Children's Hospital Boston and Pfizer entered a collaboration aimed at identifying therapies for Duchenne muscular dystrophy (DMD). The one-year collaborative research agreement focuses on the work of the laboratory of Louis Kunkel, Ph.D., director of the program in genomics at Children's Hospital Boston and discoverer of the dystrophin gene that underlies the biology of DMD.
In March 2011, Dr. Kunkel and colleagues announced the results of their efforts to screen 1,200 chemicals already approved for human use in a zebrafish model of DMD for any that might have a restorative effect on muscle tissue. Dr. Kunkel’s team found that several had the desired effect in the zebrafish model, including compounds owned by Pfizer.
With today’s agreement, Pfizer will provide Dr. Kunkel access to select proprietary compounds as well as relevant data about these compounds. Pfizer is also committing internal resources to the project, such as medicinal chemistry.
In collaboration with Pfizer’s Carl Morris, Ph.D., Dr.

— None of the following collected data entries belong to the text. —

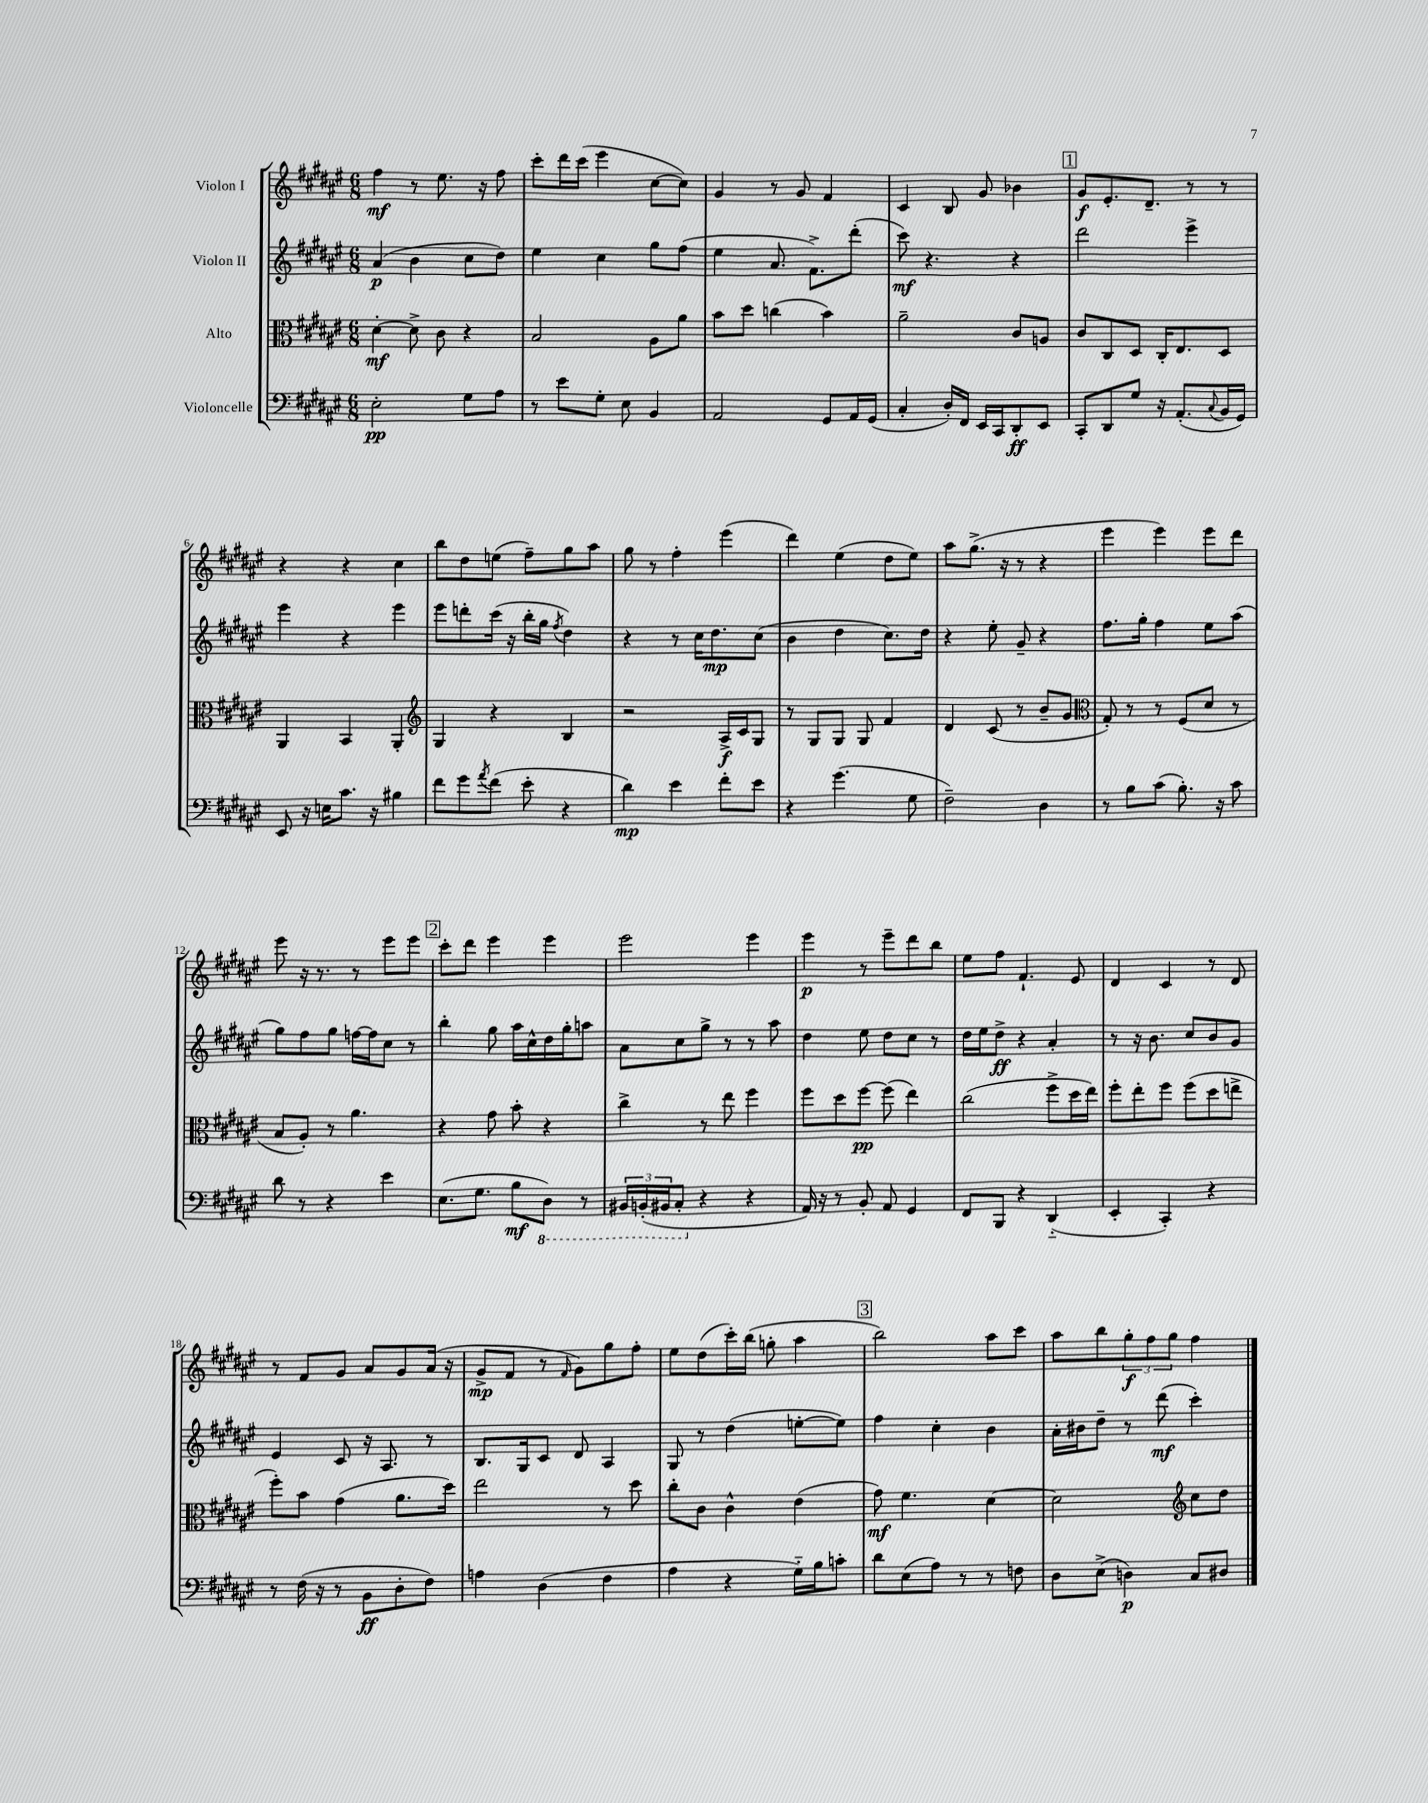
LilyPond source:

<<
\new StaffGroup <<
\new Staff = "s0" \with { instrumentName = "Violon I" } {
    \clef treble \key fis \major \numericTimeSignature \time 6/8
    fis''4\mf r8 eis''8. r16 fis''8 |
    cis'''8-. dis'''16 cis'''16( eis'''4 cis''8~ cis''8) |
    gis'4 r8 gis'8 fis'4 |
    cis'4 b8 gis'8 bes'4 |
    \mark \markup { \box "1" } gis'8\f eis'8.-. dis'8.-- r8 r8 |
    r4 r4 cis''4 |
    b''8 dis''8 e''8( fis''8--) gis''8 ais''8 |
    gis''8 r8 fis''4-. eis'''4( |
    dis'''4) eis''4( dis''8 eis''8) |
    ais''8 gis''8.->( r16 r8 r4 |
    eis'''4 eis'''4) eis'''8 dis'''8 |
    eis'''8 r16 r8. r8 eis'''8 eis'''8 |
    \mark \markup { \box "2" } cis'''8-. dis'''8 eis'''4 eis'''4 |
    eis'''2 eis'''4 |
    eis'''4\p r8 eis'''8-- dis'''8 b''8 |
    eis''8 fis''8 fis'4.-! eis'8 |
    dis'4 cis'4 r8 dis'8 |
    r8 fis'8 gis'8 ais'8 gis'8 ais'16( r16 |
    gis'8->\mp fis'8 r8 \grace { fis'16 } gis'8) gis''8 fis''8-. |
    eis''8 dis''8( cis'''16-.) b''16( g''8-. ais''4 |
    \mark \markup { \box "3" } b''2) ais''8 cis'''8 |
    ais''8 b''8 \tuplet 3/2 { gis''8-.\f fis''8 gis''8 } fis''4 \bar "|." |
}
\new Staff = "s1" \with { instrumentName = "Violon II" } {
    \clef treble \key fis \major \numericTimeSignature \time 6/8
    ais'4\p( b'4 cis''8 dis''8) |
    eis''4 cis''4 gis''8 fis''8( |
    eis''4 ais'8. fis'8.->) dis'''8-.( |
    cis'''8\mf) r4. r4 |
    \mark \markup { \box "1" } dis'''2 eis'''4-> |
    eis'''4 r4 eis'''4 |
    eis'''8 d'''8-. cis'''16( r16 b''16-. gis''16 \acciaccatura { fis''8 } dis''4) |
    r4 r8 cis''16 dis''8.\mp cis''8( |
    b'4 dis''4 cis''8.) dis''16 |
    r4 eis''8-. gis'8-- r4 |
    fis''8. gis''16-. fis''4 eis''8 ais''8( |
    gis''8) fis''8 gis''8 f''16~ f''16 cis''8 r8 |
    \mark \markup { \box "2" } b''4-. gis''8 ais''16 cis''16-^ dis''16 gis''16-. a''8 |
    ais'8 cis''8 gis''8-> r8 r8 ais''8 |
    dis''4 eis''8 dis''8 cis''8 r8 |
    dis''16 eis''16 dis''8->\ff r4 ais'4-. |
    r8 r16 b'8. cis''8 b'8 gis'8 |
    eis'4 cis'8 r16 ais8. r8 |
    b8. gis16 cis'8 dis'8 ais4 |
    gis8 r8 dis''4( e''8~-. e''8) |
    \mark \markup { \box "3" } fis''4 cis''4-. b'4 |
    ais'16-. bis'16 dis''8-- r8 dis'''8\mf( cis'''4-.) \bar "|." |
}
\new Staff = "s2" \with { instrumentName = "Alto" } {
    \clef alto \key fis \major \numericTimeSignature \time 6/8
    dis'4~-.\mf dis'8-> cis'8 r4 |
    b2 ais8 ais'8 |
    b'8 dis''8 c''4( b'4) |
    ais'2-- cis'8 a8 |
    \mark \markup { \box "1" } cis'8 cis8 dis8 cis16-. eis8. dis8 |
    ais,4 b,4 ais,4-. |
    \clef treble gis4 r4 b4 |
    r2 ais16->\f cis'16 gis8 |
    r8 gis8 gis8 gis8 fis'4 |
    dis'4 cis'8( r8 b'8-- gis'8 |
    \clef alto gis8-.) r8 r8 fis8( dis'8 r8 |
    b8 ais8-.) r8 ais'4. |
    \mark \markup { \box "2" } r4 gis'8 b'8-. r4 |
    cis''4-> r8 eis''8 fis''4 |
    fis''8 dis''8 fis''8~\pp fis''8( eis''4) |
    cis''2( fis''8-> dis''16 eis''16) |
    fis''8-. eis''8-. fis''8 fis''8( dis''8 e''8-> |
    fis''8-.) b'8 gis'4( ais'8. dis''16) |
    eis''2 r8 dis''8 |
    cis''8-. cis'8 cis'4-^ eis'4( |
    \mark \markup { \box "3" } gis'8\mf) fis'4. dis'4~ |
    dis'2 \clef treble cis''8 dis''8 \bar "|." |
}
\new Staff = "s3" \with { instrumentName = "Violoncelle" } {
    \clef bass \key fis \major \numericTimeSignature \time 6/8
    eis2-.\pp gis8 ais8 |
    r8 eis'8 gis8-. eis8 b,4 |
    ais,2 gis,8 ais,16 gis,16( |
    cis4-. dis16-.) fis,16 eis,16 cis,16 dis,8-.\ff eis,8 |
    \mark \markup { \box "1" } cis,8-. dis,8 gis8 r16 ais,8.-.( \appoggiatura { cis8 } b,16 gis,16) |
    eis,8 r16 e16 cis'8. r16 bis4 |
    fis'8 gis'8 \acciaccatura { ais'8 } fis'8( eis'8-. r4 |
    dis'4\mp) eis'4 fis'8-. eis'8 |
    r4 gis'4.( gis8 |
    fis2--) dis4 |
    r8 b8 cis'8( b8.-.) r16 cis'8 |
    dis'8 r8 r4 eis'4 |
    \mark \markup { \box "2" } eis8.( gis8. b8\mf \ottava #-1 dis,8) r8 |
    \tuplet 3/2 { bis,,16 b,,16-.( bis,,16 } cis,8-. \ottava #0 r4 r4 |
    ais,16) r16 r8 b,8-. ais,8 gis,4 |
    fis,8 b,,8 r4 dis,4-_( |
    eis,4-. cis,4-.) r4 |
    r8 fis16( r16 r8 b,8\ff dis8-. fis8) |
    a4 dis4( fis4 |
    ais4 r4 gis16-_) b16 c'8-. |
    \mark \markup { \box "3" } dis'8 eis8( ais8) r8 r8 f8 |
    dis8 eis8->( d4\p) cis8 dis8 \bar "|." |
}
>>
>>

Kunkel’s laboratory will test the compounds provided by Pfizer in the DMD zebrafish model, with an eye toward identifying candidates for further preclinical development.
“This agreement brings together the best of two worlds, namely Pfizer’s ability to develop promising new compounds and our ability to test them in physiologically relevant models,” Dr. Kunkel notes. “Here at Children’s, we have the expertise in basic science and clinical care but not the crucial chemical and development background that Pfizer has brought to the table.”